Os dois entraram no ônibus e cruzaram a roleta como fossem uma metáfora que espera para ser interpretada. A moça sentou-se num daqueles bancos mais altos e ele se postou de pé ao lado, segurando com uma mão a barra de aço para se firmar e com a outra acariciou o cabelo dela e ela tinha na mão um envelope pardo para o qual os dois lançavam olhares desolados e furtivos intercalados por longos olhares para o nada ou entre si.
Era talvez um operário com o bom humor corriqueiro dos operários, a ignorância dos operários, a alegria da bebida barata nos finais de semana, o futebol e o vigor dos operários. Mas hoje ele não tinha o fedor dos operários.
— Por que me olham? — ele não disse, mas pensou — Por que me olham?!
Hoje não colocara o uniforme e nem havia o suor em sua testa, nem os músculos cansados, mas se via pela roupa barata, o cabelo mal cuidado e a pele marcada pelo sol, que se tratava de um operário, por mais que seu cheiro agora não tivesse aquele viço do calor e da ignorância e que ele começasse a exalar um fedor peçonhento de quem se pergunta:
— Por que me olham?
A menina também fedia e também pensava.
Com efeito, todos observavam ou pareciam observar, estupefatos, os dois, e eles gritavam mentalmente para que parassem de olhá-los, mas ninguém ouvia ou se ouviam não lhes atendiam a vontade. Eles próprios, na verdade, sabiam bem qual era a sua falta: estar com aquele envelope.
Incapaz de se segurar, ele chorava. Em seu rosto se escancarava o ridículo que há no rosto de um homem feio e embrutecido pelo sol quando se converte num menino chorão, a miséria da criatura que, como uma coisa feita para rigidez e vigor, se percebia lânguida e flácida, inútil para a função que nascera para cumprir. E todos olhavam para eles, os olhos maliciosos e distraídos que nada entendiam mal seguravam a risada cruel.
A moça também chorava e ele alisava seu cabelo com a mesma mão que às vezes usava para limpar os olhos, enquanto ela segurava o envelope nas mãos morenas e muito jovens sobre o colo.
Agora era tarde para jogar o envelope pela janela. Suas vidas já estavam completamente marcadas por aquele fato e eles sabiam disso e é por isso que choravam, prevendo que depois de ter tocado naquele envelope, esse fedor logo se impregnaria em suas mãos, se espalharia por todo o corpo e nunca mais sairia por mais que tomassem banho e lavassem-se com álcool., por mais que tentassem esquecer.

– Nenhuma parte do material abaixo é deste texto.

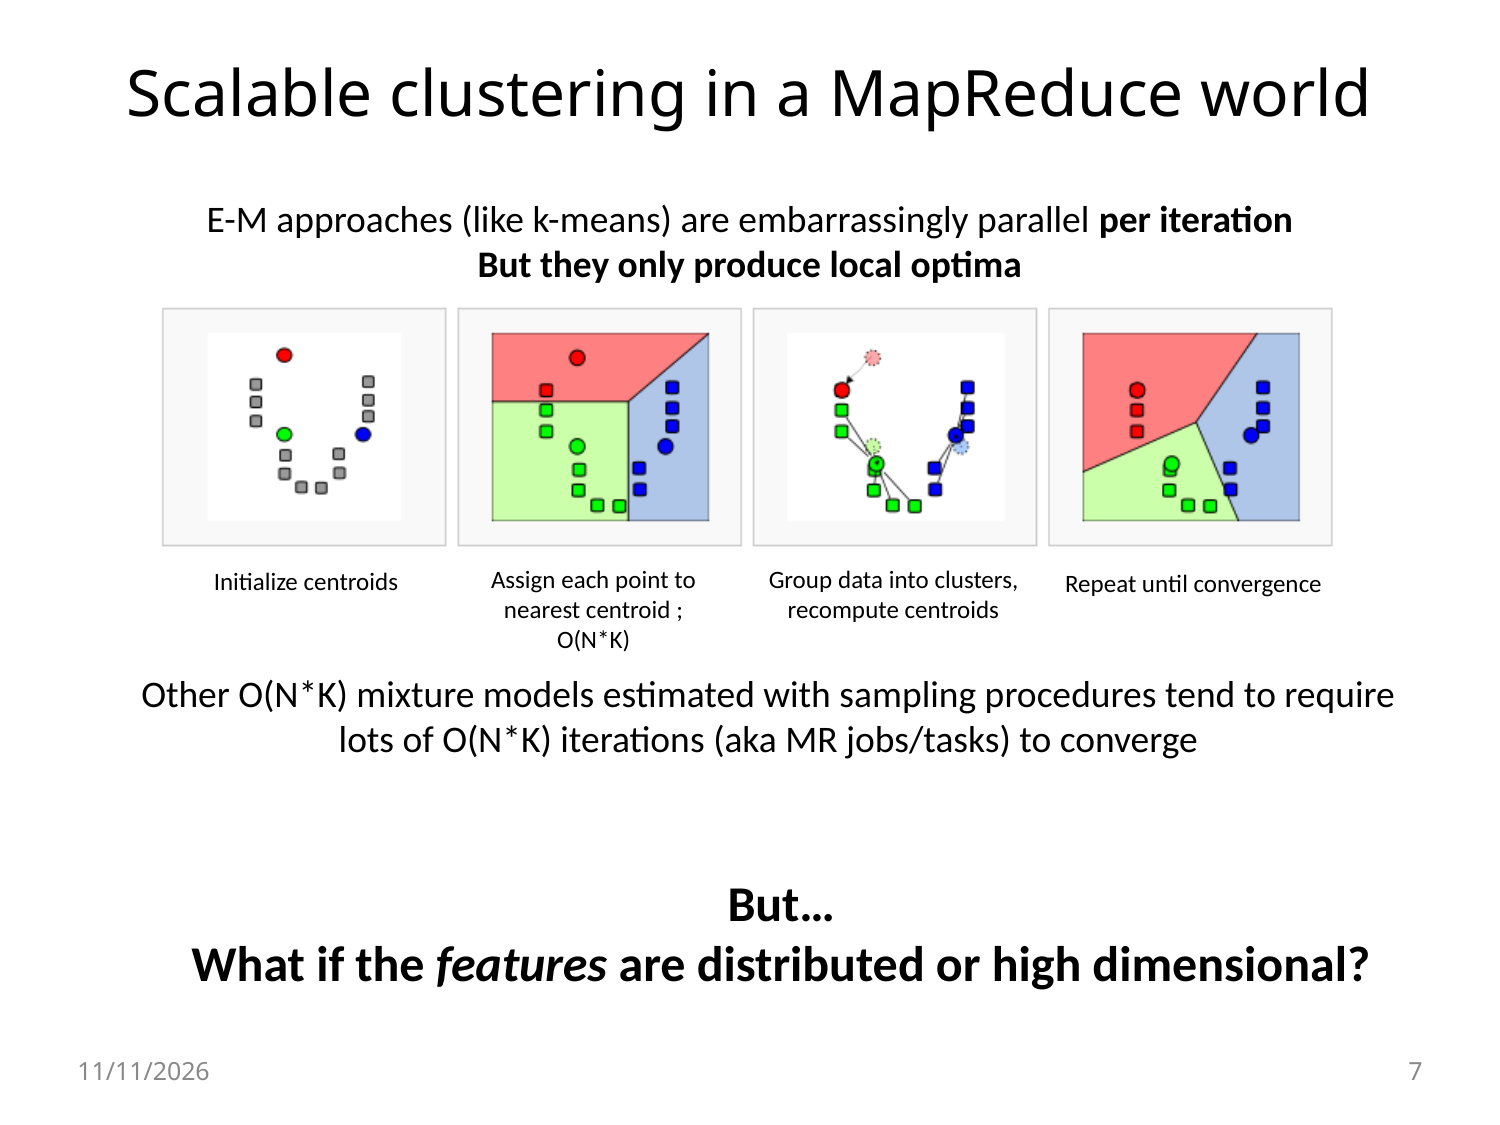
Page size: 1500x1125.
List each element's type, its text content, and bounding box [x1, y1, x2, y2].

text_box But… What if the features are distributed or high dimensional? [125, 863, 1438, 999]
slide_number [62, 1042, 225, 1103]
text_box E-M approaches (like k-means) are embarrassingly parallel per iteration But they only produce local optima [998, 187, 1325, 293]
text_box [10, 0, 228, 166]
text_box [10, 0, 998, 953]
slide_number 7 [1312, 1042, 1438, 1103]
title Scalable clustering in a MapReduce world [998, 44, 1426, 138]
text_box Other O(N*K) mixture models estimated with sampling procedures tend to require lots of O(N*K) iterations (aka MR jobs/tasks) to converge [998, 662, 1425, 768]
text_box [152, 305, 1348, 663]
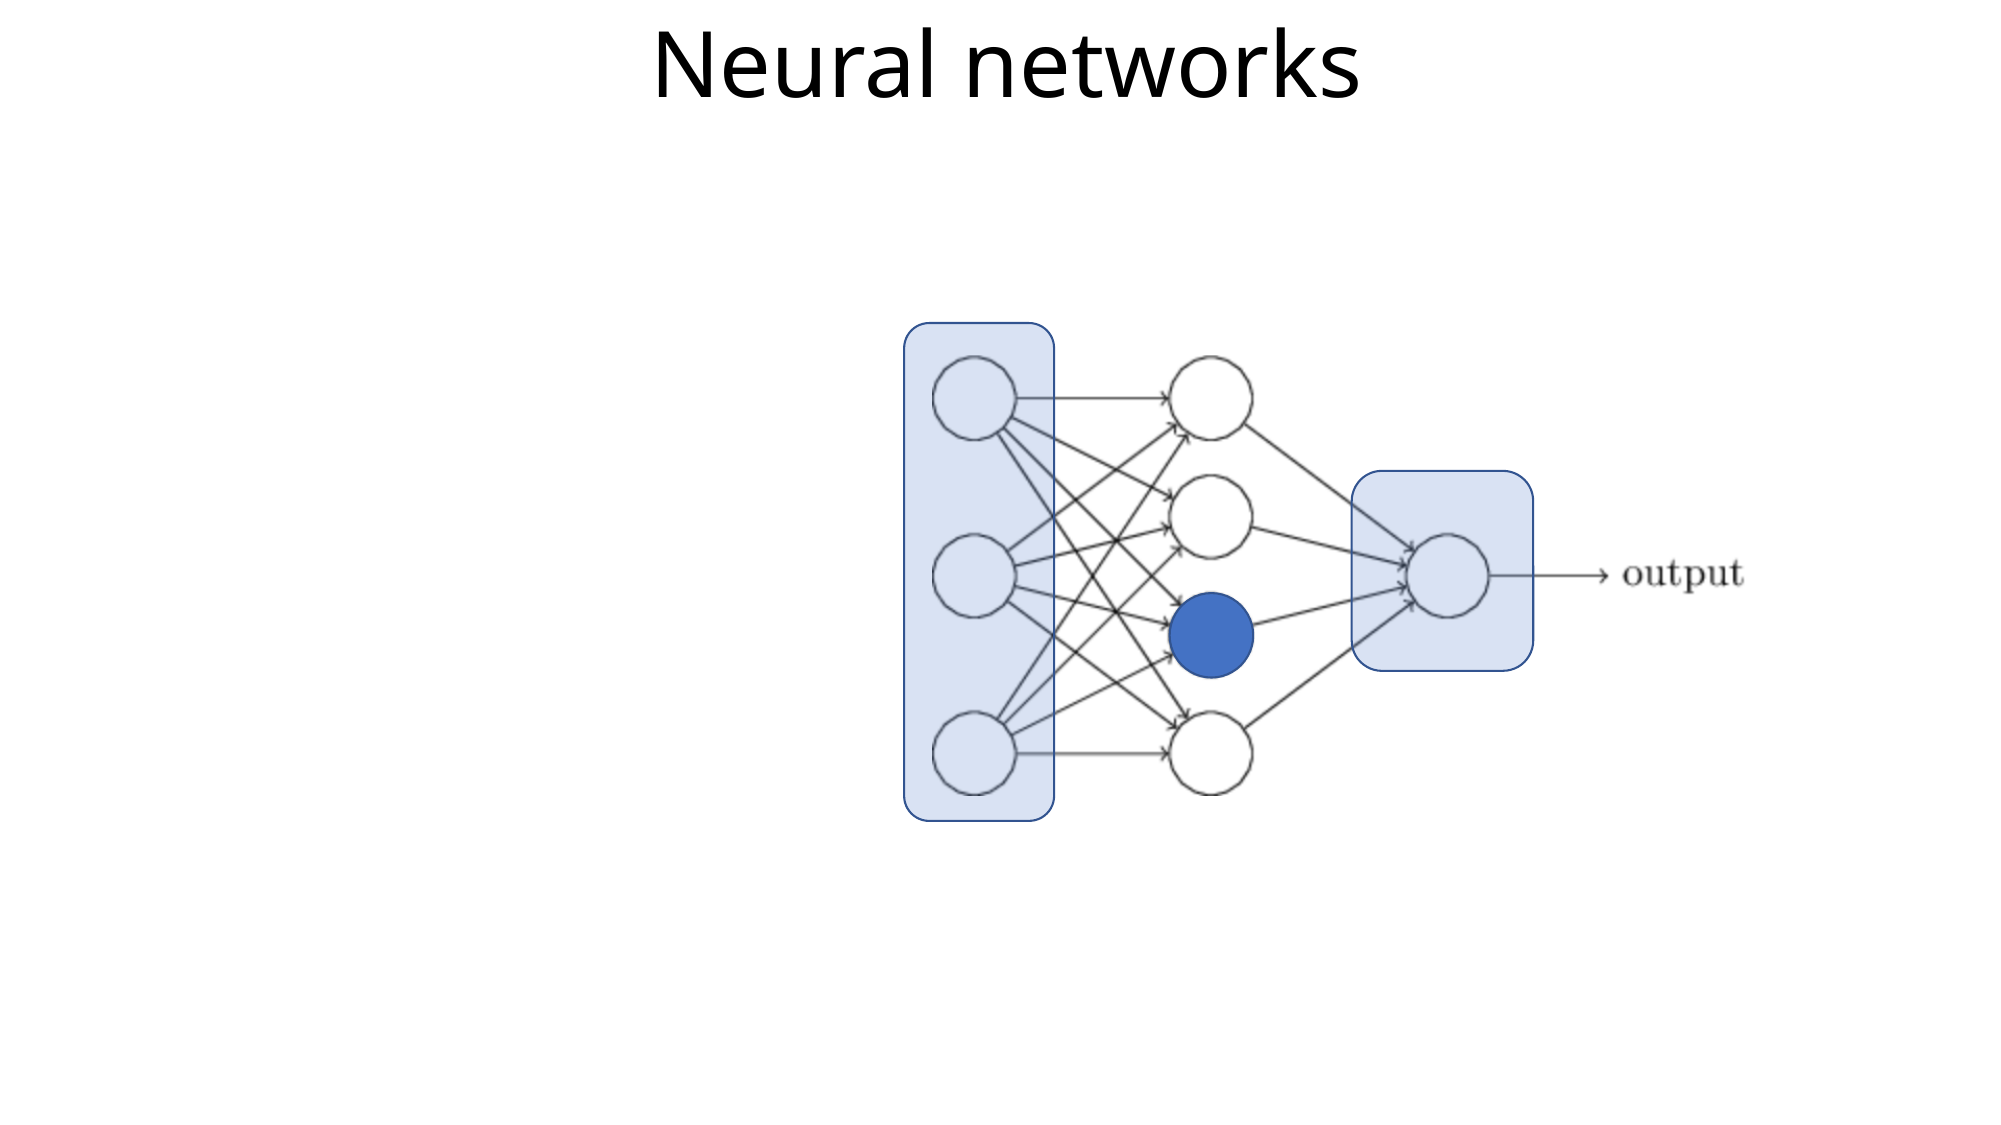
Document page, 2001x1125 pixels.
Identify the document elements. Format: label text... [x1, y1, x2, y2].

picture [857, 322, 1800, 821]
text_box Neural networks [144, 0, 1869, 176]
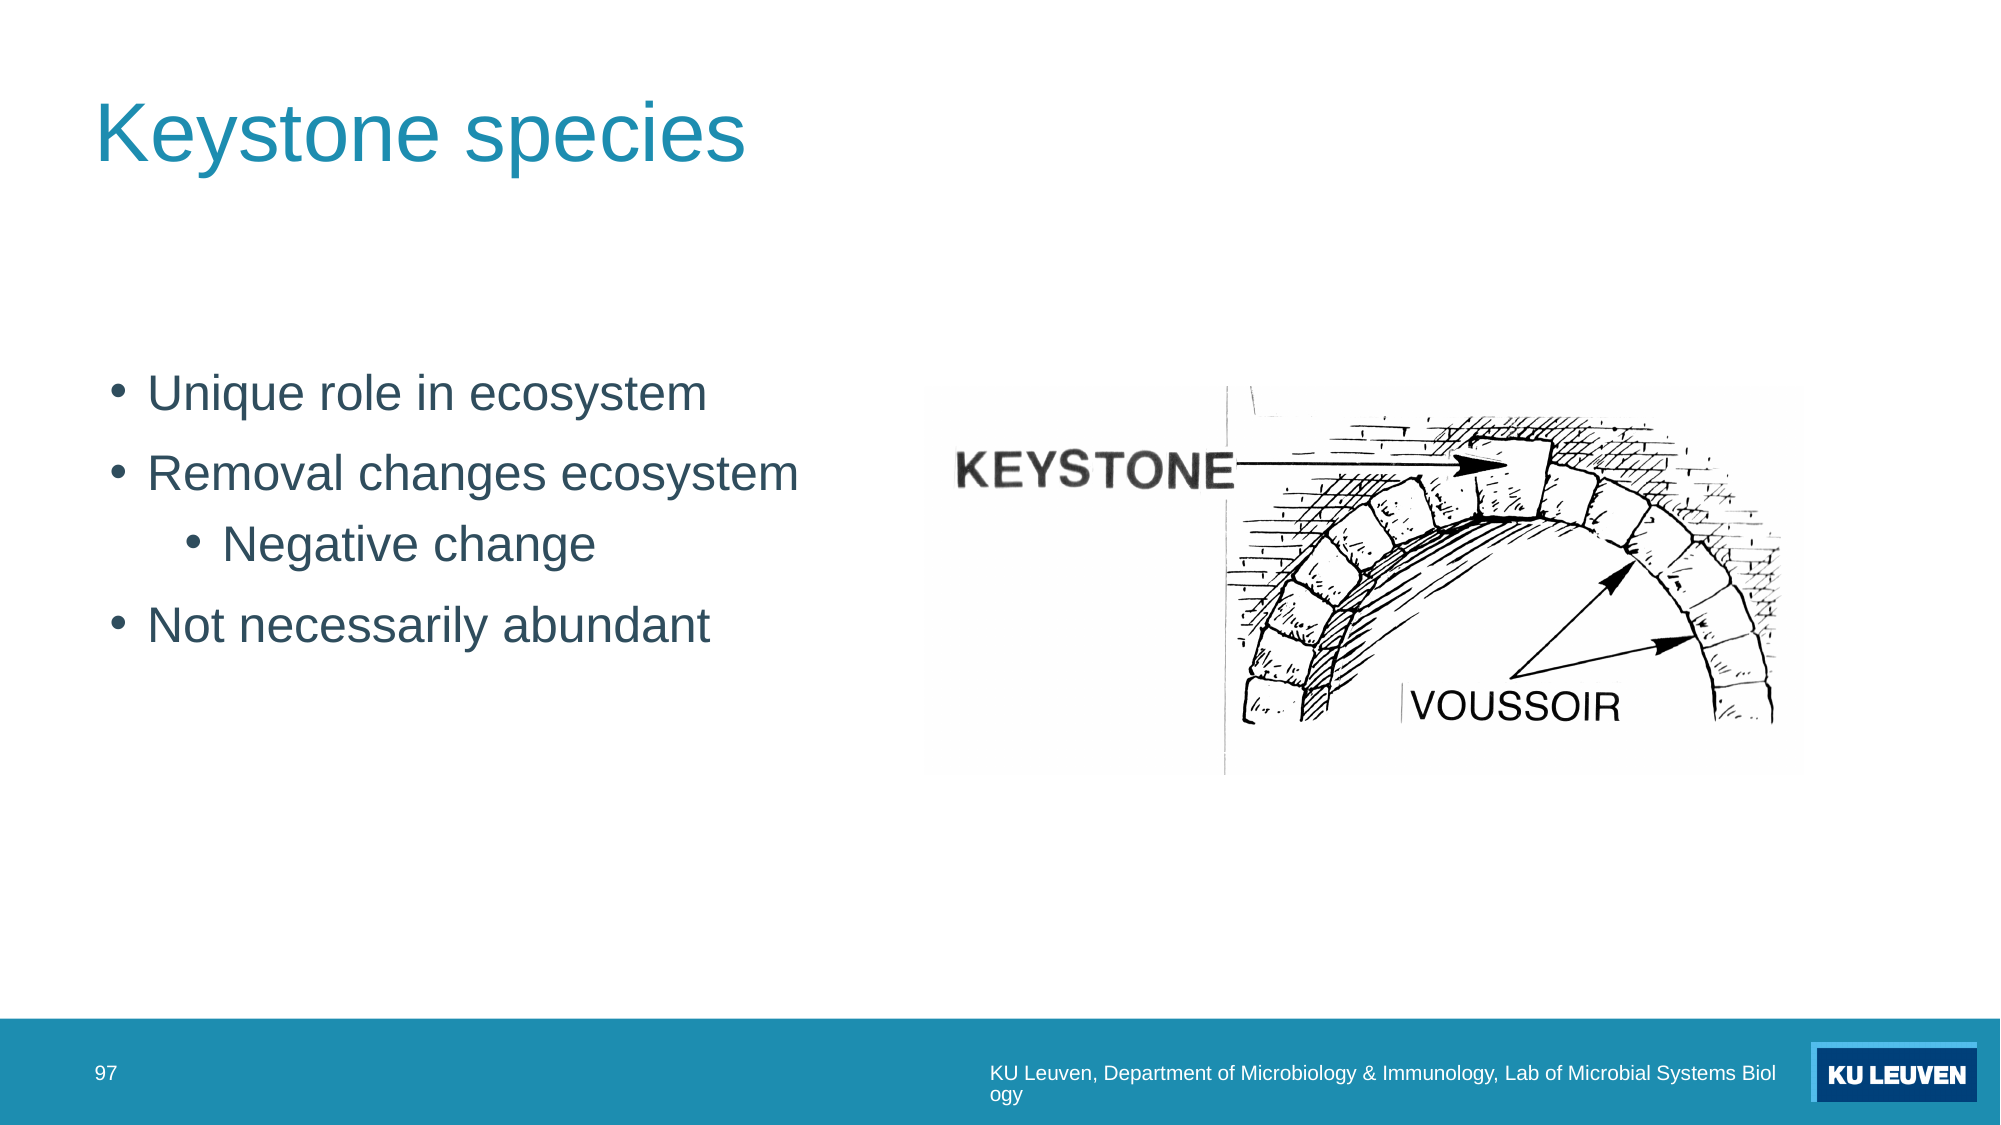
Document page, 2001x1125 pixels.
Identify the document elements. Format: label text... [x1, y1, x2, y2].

footer KU Leuven, Department of Microbiology & Immunology, Lab of Microbial Systems Biology [989, 1018, 1809, 1125]
picture [924, 386, 1804, 775]
title Keystone species [94, 33, 1906, 223]
list Unique role in ecosystem Removal changes ecosystem Negative change Not necessarily abundant [94, 271, 1906, 1004]
slide_number 97 [94, 1018, 201, 1125]
picture [1811, 1042, 1977, 1102]
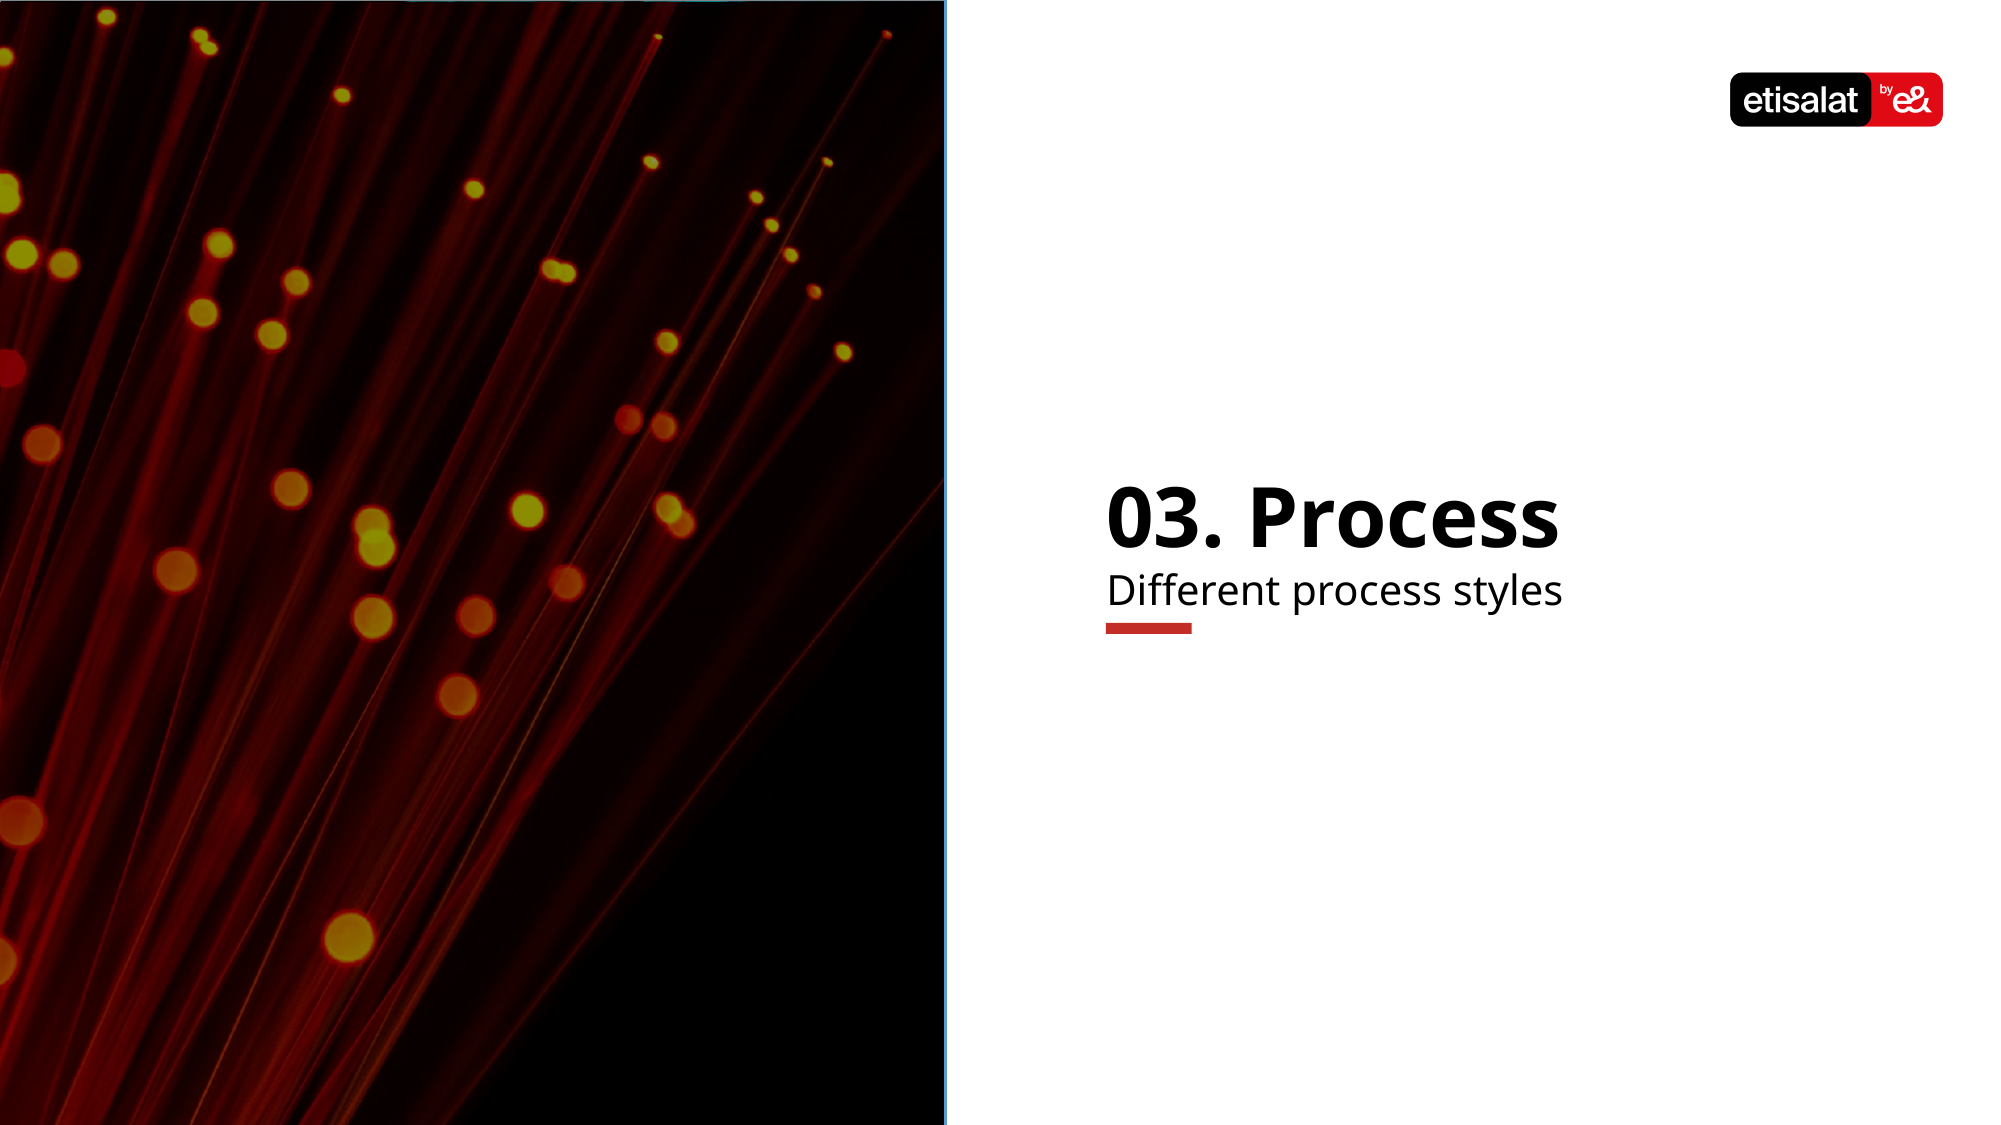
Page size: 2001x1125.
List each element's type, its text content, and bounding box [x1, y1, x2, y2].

Eu também olhava pra eles com o mesmo olhar grotesco dos passageiros e tentava entender qual a doença, a tragédia, a notícia que o envelope escondia e era algo de ridículo — afinal, a tragédia é ridícula quando não é bela — talvez pelo ridículo da expressão melancólica do operário, talvez pelo ridículo da platéia silenciosa e atenta da qual eu também fazia parte.
Os dois desceram do ônibus com todos os olhos os seguindo e carregando o envelope que, esfinge silenciosa — que se recusa a proferir o enigma por saber que não há resposta — um dia os devoraria e a todos.